(Credits: Far Out / Alamy / Capitol Records)
Sat 3 January 2026 16:47, UK
Ever since Paul McCartney was a child, he’s been an admirer of Frank Sinatra. Who hasn’t been? He’s the king of cool. In fact, he’s pretty much the inventor of it.
His swagger enamoured Macca when he was growing up in Liverpool. One of the first songs he ever wrote as a teenager was a tribute to the legendary New Jersey singer. Years later, McCartney tried to pass it on to Sinatra, but sadly, he wasn’t interested. Simply put, it wasn’t ever really suitable.
The crooner always had mixed thoughts on The Beatles. He famously gave the band his seal of approval when he covered the George Harrison creation, ‘Something’, but he also mocked them as ‘mop top’ kids, and seemed to think that rock ‘n’ roll, as a genre, wasn’t really to be taken seriously.
Interestingly, Sinatra wasn’t always sold on the group being a success in the States, either. In the book George Harrison on George Harrison, a brutally honest quote from Sinatra reads: “I thought the Beatles would die in New York. I was very surprised by the reception they got. I guess I was wrong.”

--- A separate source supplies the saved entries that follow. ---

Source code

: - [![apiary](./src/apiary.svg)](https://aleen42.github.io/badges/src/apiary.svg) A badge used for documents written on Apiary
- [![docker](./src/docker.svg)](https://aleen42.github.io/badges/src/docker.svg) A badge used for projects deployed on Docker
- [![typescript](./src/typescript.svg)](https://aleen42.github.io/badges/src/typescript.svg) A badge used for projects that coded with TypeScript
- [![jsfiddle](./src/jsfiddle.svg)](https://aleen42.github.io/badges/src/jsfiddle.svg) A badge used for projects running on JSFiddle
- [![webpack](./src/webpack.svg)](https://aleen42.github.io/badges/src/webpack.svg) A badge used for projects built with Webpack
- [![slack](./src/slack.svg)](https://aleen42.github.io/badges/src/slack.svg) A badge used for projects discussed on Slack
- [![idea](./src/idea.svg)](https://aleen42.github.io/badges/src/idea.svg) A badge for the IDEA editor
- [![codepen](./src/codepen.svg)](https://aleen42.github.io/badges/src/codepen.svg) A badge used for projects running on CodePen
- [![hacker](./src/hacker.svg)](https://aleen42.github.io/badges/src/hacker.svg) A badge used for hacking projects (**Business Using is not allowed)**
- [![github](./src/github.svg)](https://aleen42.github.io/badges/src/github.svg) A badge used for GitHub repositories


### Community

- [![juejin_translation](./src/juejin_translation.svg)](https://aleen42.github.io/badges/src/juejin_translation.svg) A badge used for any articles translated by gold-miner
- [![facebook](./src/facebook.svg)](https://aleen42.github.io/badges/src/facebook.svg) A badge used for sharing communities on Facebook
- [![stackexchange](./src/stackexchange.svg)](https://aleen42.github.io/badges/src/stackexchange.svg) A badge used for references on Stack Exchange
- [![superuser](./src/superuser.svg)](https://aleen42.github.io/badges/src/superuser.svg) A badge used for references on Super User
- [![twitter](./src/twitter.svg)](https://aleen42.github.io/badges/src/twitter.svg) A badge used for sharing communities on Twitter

Sinatra’s cover of ‘Something’ is as close as he got to crossing paths with The Beatles. However, at one point, McCartney was asked to write a track for the vocalist, and bizarrely, he decided to gift Sinatra with the oldest song in his back catalogue. After all, it had been written with him in mind in the first place. But maybe he should have known better by this stage?
So, what song did McCartney offer to the king of swing?
McCartney had yet to find a home for the song despite writing it decades ago when he was 14 and in the midst of a Frank Sinatra phase. When he first penned ‘Suicide’, McCartney believed the only songwriting blueprint to follow was the one crafted by the swinging Sinatra. It was jazzy, performative, and primed to be paired with the chinking of fine crystal glasses.
McCartney later told the McCartney Archive Collection about Sinatra’s early influence on his songwriting. “I had my Dad’s old piano at home, that I used to tinker about on when there was no one in the house. And my feelings were, then, that if you were ever going to be a songwriter, the height of it all was Sinatra,” he said.
Enthusiastically adding, “That would be the greatest stuff that you could do, really a little bit before rock ‘n’ roll, so you were thinking of standards and things. So around that time I wrote ‘When I’m Sixty-Four’ and this other thing. I thought it would be a bit of a Rat Pack, smoochy, with words like ‘When she tries to, run away, uh-huh…’ Boom! And stabs from the band, you know.”
The former Beatle then spoke about the time Sinatra came calling, and he decided to offer up “this other thing”, which was not to the American singer’s taste. McCartney added, “It was a real early song of mine, and I used to do it as a joke, really. I actually once got a request from Sinatra for a song”.
Adding, “And I spoke to him on the phone and told him about it, ‘Great, Paul, send it along’. ‘Thank you, Frank’. And I sent it him, and he thought I was taking the piss. ‘Is this guy kidding?’ You know, sending Sinatra a song called ‘Suicide’. He did not get it! But I did think, ‘Oh God, maybe I should have changed it a bit to send it to him’.”
Although Sinatra never recorded a take of the track, McCartney’s version of ‘Suicide‘ was eventually released as part of his ongoing project, Paul McCartney Archive Collection, and the song is now available for public consumption. But no doubt the Beatle still blushes a little when he stumbles across it.
It’s not the only song he ever wrote specifically for him, either. As McCartney would later add in a more exacting manner, “When I wrote ‘When I’m Sixty-Four’ I thought I was writing for Sinatra.” Though he was probably well-advised not to send that track to the star 26 years his senior.